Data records
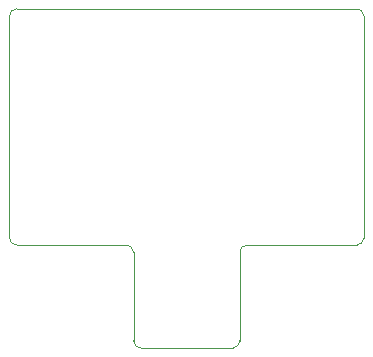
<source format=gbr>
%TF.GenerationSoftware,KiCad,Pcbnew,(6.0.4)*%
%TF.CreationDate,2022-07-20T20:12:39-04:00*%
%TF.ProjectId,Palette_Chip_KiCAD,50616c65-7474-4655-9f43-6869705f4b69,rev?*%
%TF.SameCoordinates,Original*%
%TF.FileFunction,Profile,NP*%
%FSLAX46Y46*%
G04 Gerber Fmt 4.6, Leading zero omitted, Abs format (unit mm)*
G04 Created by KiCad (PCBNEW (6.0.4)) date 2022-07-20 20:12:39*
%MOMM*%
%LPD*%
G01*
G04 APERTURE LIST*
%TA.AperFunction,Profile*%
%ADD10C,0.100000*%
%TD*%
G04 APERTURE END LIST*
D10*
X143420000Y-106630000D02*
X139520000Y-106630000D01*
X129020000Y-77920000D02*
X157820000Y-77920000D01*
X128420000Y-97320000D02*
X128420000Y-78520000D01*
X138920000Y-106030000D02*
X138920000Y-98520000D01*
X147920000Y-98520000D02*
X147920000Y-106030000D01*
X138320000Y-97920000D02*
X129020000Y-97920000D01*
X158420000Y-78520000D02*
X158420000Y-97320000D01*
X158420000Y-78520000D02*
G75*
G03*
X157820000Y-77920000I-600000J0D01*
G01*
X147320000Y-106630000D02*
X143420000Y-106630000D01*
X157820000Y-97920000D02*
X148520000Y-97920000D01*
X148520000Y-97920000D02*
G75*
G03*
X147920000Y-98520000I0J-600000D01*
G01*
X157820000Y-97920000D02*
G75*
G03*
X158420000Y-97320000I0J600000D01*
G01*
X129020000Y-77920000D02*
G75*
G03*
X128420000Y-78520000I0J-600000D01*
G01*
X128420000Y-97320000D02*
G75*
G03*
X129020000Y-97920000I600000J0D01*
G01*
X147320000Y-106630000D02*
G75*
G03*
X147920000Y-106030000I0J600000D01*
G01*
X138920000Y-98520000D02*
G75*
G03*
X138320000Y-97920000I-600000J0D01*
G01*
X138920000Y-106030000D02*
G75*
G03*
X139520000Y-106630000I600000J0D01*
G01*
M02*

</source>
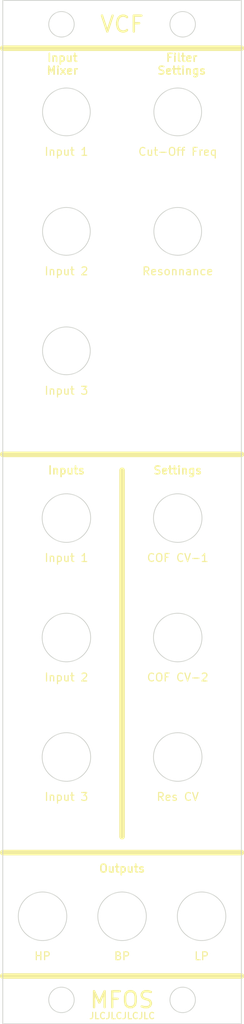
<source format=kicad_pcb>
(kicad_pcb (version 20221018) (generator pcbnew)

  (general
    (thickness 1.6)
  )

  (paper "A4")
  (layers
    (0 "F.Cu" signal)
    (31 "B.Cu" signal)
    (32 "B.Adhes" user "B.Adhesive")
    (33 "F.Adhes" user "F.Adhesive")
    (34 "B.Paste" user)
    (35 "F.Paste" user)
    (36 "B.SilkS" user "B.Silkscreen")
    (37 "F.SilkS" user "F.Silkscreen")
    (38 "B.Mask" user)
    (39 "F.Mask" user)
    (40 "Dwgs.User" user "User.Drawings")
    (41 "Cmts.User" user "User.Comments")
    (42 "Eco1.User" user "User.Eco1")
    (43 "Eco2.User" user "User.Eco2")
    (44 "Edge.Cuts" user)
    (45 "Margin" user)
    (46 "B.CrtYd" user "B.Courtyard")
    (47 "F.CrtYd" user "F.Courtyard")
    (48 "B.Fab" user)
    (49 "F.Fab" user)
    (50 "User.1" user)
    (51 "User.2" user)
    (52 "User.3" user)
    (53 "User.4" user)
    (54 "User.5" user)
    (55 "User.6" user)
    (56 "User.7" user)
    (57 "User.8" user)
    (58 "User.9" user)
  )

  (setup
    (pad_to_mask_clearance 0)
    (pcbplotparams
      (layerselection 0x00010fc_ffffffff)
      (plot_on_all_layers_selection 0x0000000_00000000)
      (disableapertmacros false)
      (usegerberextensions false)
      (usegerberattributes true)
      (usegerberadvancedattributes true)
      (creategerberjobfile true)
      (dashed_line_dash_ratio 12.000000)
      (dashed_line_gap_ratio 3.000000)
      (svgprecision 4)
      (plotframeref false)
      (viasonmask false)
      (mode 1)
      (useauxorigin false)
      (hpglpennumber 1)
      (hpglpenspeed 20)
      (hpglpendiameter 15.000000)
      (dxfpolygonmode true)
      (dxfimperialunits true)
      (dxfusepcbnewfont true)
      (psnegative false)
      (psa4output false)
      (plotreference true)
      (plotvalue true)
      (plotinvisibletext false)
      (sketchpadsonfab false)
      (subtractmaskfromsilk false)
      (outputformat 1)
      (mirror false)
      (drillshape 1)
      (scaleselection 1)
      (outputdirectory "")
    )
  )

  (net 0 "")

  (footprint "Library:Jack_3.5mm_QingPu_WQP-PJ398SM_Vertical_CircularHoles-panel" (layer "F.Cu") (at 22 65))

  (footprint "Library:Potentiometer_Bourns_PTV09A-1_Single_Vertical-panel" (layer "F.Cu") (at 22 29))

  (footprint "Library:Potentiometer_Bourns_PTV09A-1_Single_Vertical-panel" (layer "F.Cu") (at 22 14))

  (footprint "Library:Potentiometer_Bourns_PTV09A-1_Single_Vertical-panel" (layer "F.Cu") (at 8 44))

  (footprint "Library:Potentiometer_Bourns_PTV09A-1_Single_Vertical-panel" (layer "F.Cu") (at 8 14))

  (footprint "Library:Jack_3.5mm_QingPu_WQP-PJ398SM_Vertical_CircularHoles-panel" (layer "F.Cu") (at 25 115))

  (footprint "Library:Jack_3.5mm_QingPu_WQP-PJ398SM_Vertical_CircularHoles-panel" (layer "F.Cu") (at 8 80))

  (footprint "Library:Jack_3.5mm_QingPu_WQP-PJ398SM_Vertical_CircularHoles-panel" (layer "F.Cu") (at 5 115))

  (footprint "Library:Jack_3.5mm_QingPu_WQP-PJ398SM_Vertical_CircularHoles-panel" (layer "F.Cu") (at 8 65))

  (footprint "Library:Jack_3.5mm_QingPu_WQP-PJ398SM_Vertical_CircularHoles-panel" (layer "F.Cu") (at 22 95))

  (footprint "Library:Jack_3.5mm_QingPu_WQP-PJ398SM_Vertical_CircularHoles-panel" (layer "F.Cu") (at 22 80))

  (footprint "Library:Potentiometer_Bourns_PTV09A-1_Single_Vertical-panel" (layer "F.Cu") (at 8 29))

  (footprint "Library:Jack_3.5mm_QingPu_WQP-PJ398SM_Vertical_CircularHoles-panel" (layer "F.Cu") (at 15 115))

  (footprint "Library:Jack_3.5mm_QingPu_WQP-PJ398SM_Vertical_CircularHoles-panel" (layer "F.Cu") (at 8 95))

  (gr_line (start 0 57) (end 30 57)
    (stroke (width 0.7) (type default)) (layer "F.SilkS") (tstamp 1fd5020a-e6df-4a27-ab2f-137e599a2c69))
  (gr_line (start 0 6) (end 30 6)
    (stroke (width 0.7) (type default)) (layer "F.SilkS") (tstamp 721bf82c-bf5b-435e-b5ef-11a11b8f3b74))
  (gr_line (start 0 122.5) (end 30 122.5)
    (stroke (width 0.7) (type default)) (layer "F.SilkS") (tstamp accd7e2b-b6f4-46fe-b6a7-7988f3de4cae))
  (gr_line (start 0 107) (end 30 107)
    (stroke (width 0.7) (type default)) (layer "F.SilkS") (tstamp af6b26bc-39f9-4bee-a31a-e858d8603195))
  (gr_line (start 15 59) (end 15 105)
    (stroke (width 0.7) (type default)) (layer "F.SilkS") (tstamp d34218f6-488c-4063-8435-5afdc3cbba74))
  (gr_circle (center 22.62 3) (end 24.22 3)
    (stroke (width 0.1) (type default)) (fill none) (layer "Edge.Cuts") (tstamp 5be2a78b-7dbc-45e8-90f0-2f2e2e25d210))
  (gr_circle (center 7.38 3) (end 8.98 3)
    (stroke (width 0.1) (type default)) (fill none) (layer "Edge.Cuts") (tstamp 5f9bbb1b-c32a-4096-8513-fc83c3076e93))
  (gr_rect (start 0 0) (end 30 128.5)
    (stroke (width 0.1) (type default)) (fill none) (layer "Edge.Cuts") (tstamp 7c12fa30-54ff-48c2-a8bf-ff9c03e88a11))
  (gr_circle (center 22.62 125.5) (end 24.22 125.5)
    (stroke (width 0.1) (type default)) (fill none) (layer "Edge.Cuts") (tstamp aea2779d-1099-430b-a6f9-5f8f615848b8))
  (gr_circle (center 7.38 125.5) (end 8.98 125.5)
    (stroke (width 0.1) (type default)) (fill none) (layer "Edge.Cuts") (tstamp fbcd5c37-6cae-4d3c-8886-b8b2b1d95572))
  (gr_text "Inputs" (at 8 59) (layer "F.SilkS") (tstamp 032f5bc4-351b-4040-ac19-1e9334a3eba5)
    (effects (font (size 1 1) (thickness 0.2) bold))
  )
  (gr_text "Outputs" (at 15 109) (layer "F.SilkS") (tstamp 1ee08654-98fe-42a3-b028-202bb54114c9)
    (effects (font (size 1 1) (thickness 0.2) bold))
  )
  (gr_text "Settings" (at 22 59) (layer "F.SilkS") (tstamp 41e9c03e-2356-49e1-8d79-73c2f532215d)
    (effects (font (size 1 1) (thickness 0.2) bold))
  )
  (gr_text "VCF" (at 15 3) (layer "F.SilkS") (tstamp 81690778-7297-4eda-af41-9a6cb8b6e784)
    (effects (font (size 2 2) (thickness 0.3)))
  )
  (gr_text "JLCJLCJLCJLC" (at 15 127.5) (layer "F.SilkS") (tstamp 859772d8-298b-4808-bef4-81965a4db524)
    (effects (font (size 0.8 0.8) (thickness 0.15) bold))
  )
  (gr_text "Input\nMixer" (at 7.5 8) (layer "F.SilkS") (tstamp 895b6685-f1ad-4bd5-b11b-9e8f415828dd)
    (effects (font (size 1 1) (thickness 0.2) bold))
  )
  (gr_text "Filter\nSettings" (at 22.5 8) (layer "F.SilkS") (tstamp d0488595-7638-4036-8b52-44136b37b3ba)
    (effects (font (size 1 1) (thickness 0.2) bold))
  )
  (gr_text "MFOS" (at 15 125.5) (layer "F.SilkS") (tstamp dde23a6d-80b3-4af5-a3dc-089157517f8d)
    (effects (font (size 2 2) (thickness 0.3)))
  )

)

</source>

---

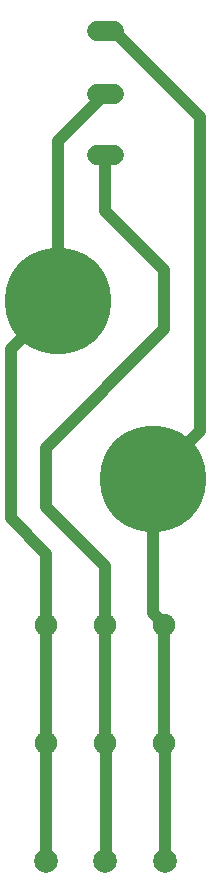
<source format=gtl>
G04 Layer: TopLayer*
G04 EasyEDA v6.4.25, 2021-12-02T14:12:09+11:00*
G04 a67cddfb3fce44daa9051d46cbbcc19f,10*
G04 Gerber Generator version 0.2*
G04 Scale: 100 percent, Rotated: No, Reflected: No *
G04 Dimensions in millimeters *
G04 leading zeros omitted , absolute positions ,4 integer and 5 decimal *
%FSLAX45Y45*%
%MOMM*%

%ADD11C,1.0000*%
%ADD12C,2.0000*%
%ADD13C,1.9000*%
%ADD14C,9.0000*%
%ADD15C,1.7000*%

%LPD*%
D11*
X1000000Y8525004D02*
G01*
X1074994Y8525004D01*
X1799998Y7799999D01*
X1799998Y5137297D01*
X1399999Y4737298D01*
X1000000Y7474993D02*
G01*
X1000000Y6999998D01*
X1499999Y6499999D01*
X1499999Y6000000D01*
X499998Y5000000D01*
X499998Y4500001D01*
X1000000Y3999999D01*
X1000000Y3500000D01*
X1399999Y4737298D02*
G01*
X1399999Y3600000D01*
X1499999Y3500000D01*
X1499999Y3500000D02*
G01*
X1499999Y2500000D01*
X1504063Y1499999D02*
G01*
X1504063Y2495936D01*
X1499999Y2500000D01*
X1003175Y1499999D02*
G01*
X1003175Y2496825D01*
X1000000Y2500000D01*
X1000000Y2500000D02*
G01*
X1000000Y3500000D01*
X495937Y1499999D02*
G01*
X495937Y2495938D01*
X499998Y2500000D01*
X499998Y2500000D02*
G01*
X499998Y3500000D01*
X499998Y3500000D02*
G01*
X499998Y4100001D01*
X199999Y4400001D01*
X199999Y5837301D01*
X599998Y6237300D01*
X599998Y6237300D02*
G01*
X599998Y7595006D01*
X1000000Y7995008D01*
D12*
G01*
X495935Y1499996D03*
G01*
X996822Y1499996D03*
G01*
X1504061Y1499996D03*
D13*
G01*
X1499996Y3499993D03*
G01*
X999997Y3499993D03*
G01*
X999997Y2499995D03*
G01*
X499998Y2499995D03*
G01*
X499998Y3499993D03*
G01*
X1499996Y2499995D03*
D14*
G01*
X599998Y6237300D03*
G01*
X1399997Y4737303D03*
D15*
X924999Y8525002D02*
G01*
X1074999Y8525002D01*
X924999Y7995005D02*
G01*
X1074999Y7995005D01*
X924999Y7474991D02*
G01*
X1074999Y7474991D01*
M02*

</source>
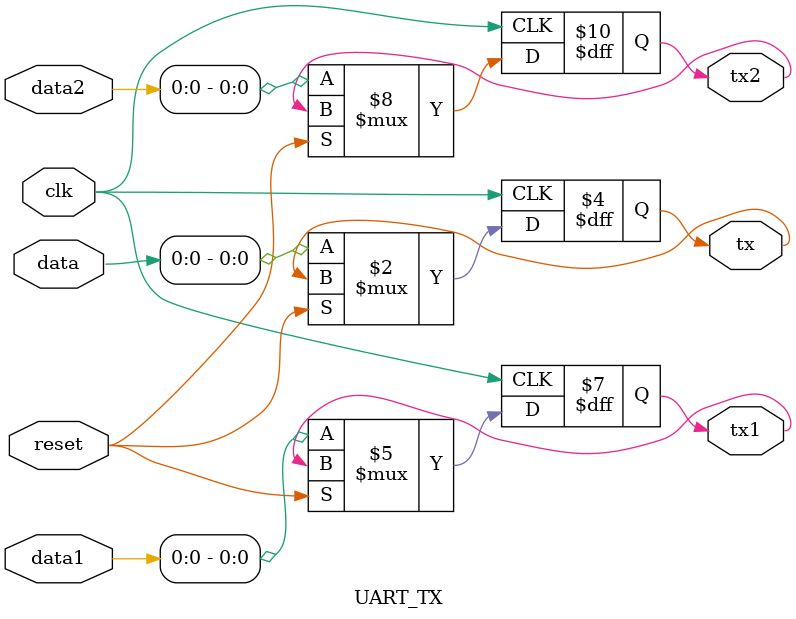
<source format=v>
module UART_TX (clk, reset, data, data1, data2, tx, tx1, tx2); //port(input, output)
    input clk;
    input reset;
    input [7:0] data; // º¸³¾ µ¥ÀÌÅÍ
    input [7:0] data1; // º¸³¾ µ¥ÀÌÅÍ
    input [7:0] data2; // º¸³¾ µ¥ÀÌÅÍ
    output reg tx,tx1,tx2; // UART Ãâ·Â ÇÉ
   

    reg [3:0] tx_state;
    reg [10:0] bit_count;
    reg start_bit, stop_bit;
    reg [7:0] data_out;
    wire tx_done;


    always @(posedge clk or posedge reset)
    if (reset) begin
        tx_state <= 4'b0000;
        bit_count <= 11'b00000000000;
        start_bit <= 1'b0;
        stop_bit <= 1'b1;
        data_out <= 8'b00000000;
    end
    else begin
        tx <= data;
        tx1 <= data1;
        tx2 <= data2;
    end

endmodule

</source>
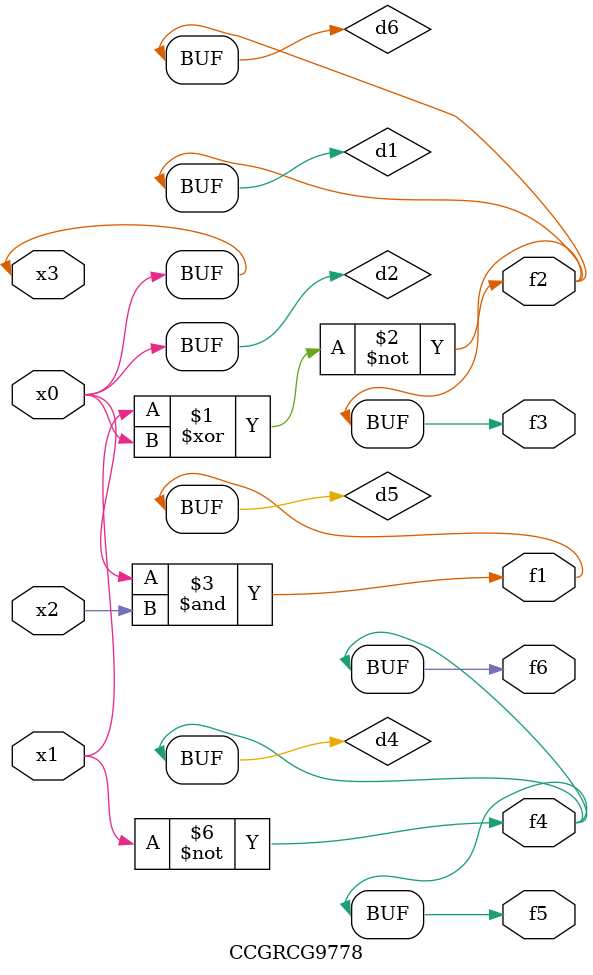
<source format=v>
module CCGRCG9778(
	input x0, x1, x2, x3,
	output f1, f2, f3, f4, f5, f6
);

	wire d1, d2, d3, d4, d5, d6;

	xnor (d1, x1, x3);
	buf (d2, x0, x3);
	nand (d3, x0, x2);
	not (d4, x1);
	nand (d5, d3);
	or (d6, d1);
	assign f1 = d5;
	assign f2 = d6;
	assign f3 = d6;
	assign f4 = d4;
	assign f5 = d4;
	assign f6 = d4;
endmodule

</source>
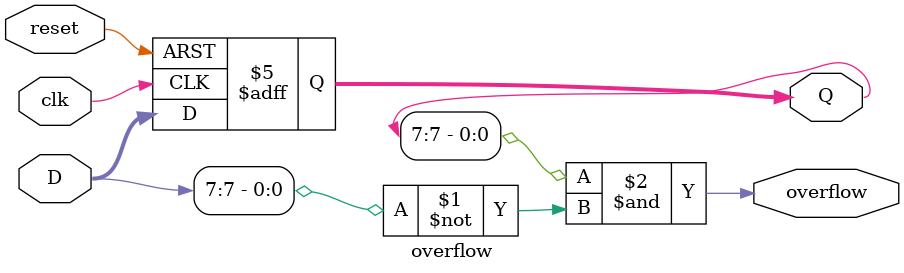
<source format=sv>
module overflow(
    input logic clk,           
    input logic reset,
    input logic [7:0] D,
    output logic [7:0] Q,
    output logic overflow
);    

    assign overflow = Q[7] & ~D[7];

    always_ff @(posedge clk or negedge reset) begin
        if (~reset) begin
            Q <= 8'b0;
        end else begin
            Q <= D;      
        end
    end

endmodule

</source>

> **TASK TO COMPLETE**
Go through the data above and find the lines with the word "none". Copy each of those lines.

> **OUTPUT OF THE TASK**
    (stroke (width 0.1) (type default)) (fill none) (layer "Edge.Cuts") (tstamp 5be2a78b-7dbc-45e8-90f0-2f2e2e25d210))
    (stroke (width 0.1) (type default)) (fill none) (layer "Edge.Cuts") (tstamp 5f9bbb1b-c32a-4096-8513-fc83c3076e93))
    (stroke (width 0.1) (type default)) (fill none) (layer "Edge.Cuts") (tstamp 7c12fa30-54ff-48c2-a8bf-ff9c03e88a11))
    (stroke (width 0.1) (type default)) (fill none) (layer "Edge.Cuts") (tstamp aea2779d-1099-430b-a6f9-5f8f615848b8))
    (stroke (width 0.1) (type default)) (fill none) (layer "Edge.Cuts") (tstamp fbcd5c37-6cae-4d3c-8886-b8b2b1d95572))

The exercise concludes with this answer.